» **Task description**:
What is the count of lines in the listing below that hold the string "Vermietung"? Reply with that number alone.

» **Entries provided**:
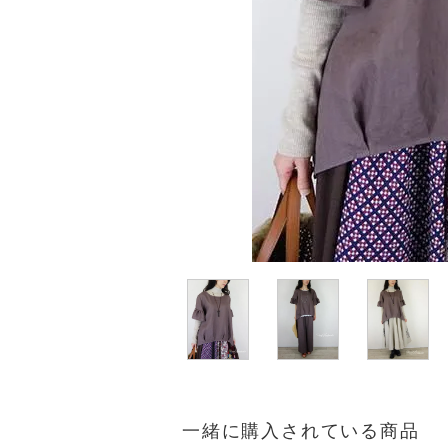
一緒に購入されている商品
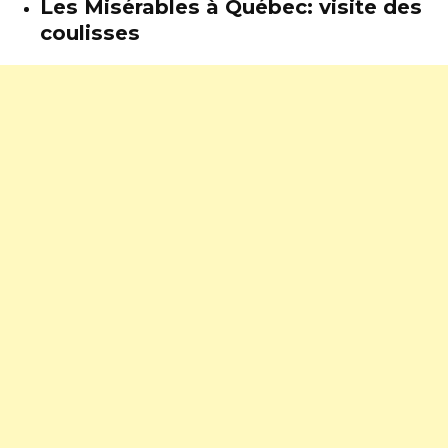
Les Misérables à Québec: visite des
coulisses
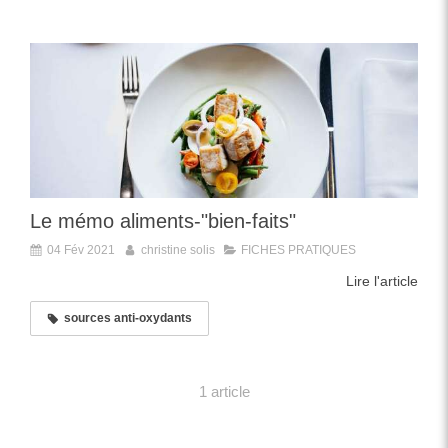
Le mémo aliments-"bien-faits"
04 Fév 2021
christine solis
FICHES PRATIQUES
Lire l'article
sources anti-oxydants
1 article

---

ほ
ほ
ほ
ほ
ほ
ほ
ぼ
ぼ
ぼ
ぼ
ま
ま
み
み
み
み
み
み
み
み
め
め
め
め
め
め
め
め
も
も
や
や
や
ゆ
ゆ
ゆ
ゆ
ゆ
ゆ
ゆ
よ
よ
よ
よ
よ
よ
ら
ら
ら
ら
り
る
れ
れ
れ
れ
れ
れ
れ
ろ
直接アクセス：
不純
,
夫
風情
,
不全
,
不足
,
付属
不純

---

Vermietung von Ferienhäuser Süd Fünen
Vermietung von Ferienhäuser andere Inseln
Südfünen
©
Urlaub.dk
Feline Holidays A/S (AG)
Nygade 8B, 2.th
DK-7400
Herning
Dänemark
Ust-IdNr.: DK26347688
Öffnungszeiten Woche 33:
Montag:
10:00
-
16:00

» **Task output**:
2